| Page extract |
•••••

As medical marijuana supporters like to point out, nearly half of the U.S. population already lives in a state where medicinal cannabis is legal. (Three more states — Arkansas, Massachusetts and North Dakota — could place medical marijuana initiatives on their ballots in November.) In opinion polls, Americans overwhelmingly support allowing marijuana for medical use; a November 2011 CBS News poll showed that 77 percent of people believe it should be allowed. Some recent research also suggests that legalizing medical marijuana hasn’t affected overall drug use. A May study by the University of Colorado found that marijuana use among teens has remained steady or dropped slightly since 2000.
Against that backdrop, some advocates say it may be time for yet another shift in marijuana policy: outright legalization. A Gallup poll last fall showed for the first time that 50 percent of Americans support legalizing marijuana use. California’s Proposition 19, which would have decriminalized possession of marijuana for personal use, failed in 2010, but it garnered 47 percent of the vote. Some observers think that California has essentially become a quasi-legalized system anyway. In a forthcoming book, four academics, including Kleiman, estimate that fewer than 5 percent of medical marijuana recommendations in California are issued to treat serious diseases.
Residents in Colorado and Washington state will vote on full legalization this fall, and advocacy groups in Colorado say their internal polling shows initial support around 60 percent. “The genie is out of the bottle,” Steadman says.
Somewhere between legalization and prohibition is the concept of decriminalization, which reduces criminal penalties for possession to small administrative sanctions and prevents those caught with small amounts of marijuana from being arrested or jailed. So far, 16 states have decriminalized marijuana possession, along with some major cities (the Chicago City Council passed a policy in June). New York Gov. Andrew Cuomo made headlines this summer when he stated his support for decriminalization. Although his proposal stalled in the state Legislature, many advocates saw an endorsement from the governor of the second-biggest state in the union as an important symbolic gesture.

•••••

| Data extracts |
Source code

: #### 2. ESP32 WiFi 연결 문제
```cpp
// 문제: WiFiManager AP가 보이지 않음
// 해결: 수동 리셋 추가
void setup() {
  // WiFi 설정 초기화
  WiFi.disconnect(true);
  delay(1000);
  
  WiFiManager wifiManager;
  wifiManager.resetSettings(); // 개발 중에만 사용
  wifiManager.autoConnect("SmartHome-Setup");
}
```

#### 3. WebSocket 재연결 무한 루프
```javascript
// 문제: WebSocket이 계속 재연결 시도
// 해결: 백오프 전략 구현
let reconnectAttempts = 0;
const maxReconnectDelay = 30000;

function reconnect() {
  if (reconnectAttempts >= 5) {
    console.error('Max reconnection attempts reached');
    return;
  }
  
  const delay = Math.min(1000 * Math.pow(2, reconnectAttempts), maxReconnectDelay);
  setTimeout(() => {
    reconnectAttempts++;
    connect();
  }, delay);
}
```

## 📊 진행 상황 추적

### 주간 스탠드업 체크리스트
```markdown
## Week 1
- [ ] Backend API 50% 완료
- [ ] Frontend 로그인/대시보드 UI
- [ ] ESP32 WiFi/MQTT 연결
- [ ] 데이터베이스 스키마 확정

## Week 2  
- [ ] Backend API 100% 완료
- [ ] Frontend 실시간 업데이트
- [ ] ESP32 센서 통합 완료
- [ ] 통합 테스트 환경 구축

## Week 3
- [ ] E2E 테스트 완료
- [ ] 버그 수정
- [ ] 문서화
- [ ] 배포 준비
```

•••••

| Work item |
According to the text on marijuana policy, what share of Americans supported legalizing marijuana use in the Gallup poll taken last fall? The records are separate material and have no connection to the text on marijuana policy.

| Exercise result |
50 percent